YOUR TASK ▸
Each line of the records has to be copied exactly, though the pictures must be left out.

----------------

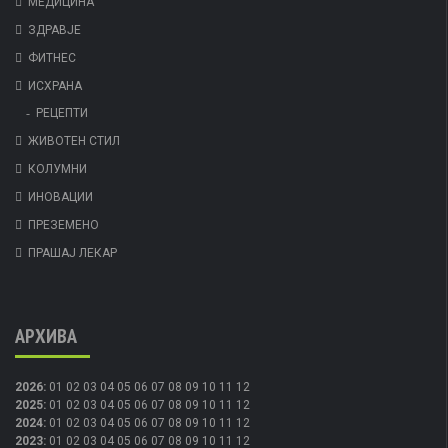
МЕДИЦИНА
ЗДРАВЈЕ
ФИТНЕС
ИСХРАНА
РЕЦЕПТИ
ЖИВОТЕН СТИЛ
КОЛУМНИ
ИНОВАЦИИ
ПРЕЗЕМЕНО
ПРАШАЈ ЛЕКАР
АРХИВА
2026
:
01
02
03
04
05
06
07
08
09
10
11
12
2025
:
01
02
03
04
05
06
07
08
09
10
11
12
2024
:
01
02
03
04
05
06
07
08
09
10
11
12
2023
:
01
02
03
04
05
06
07
08
09
10
11
12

----------------

TASK ANSWER ▸
МЕДИЦИНА
ЗДРАВЈЕ
ФИТНЕС
ИСХРАНА
РЕЦЕПТИ
ЖИВОТЕН СТИЛ
КОЛУМНИ
ИНОВАЦИИ
ПРЕЗЕМЕНО
ПРАШАЈ ЛЕКАР
АРХИВА
2026
:
01
02
03
04
05
06
07
08
09
10
11
12
2025
:
01
02
03
04
05
06
07
08
09
10
11
12
2024
:
01
02
03
04
05
06
07
08
09
10
11
12
2023
:
01
02
03
04
05
06
07
08
09
10
11
12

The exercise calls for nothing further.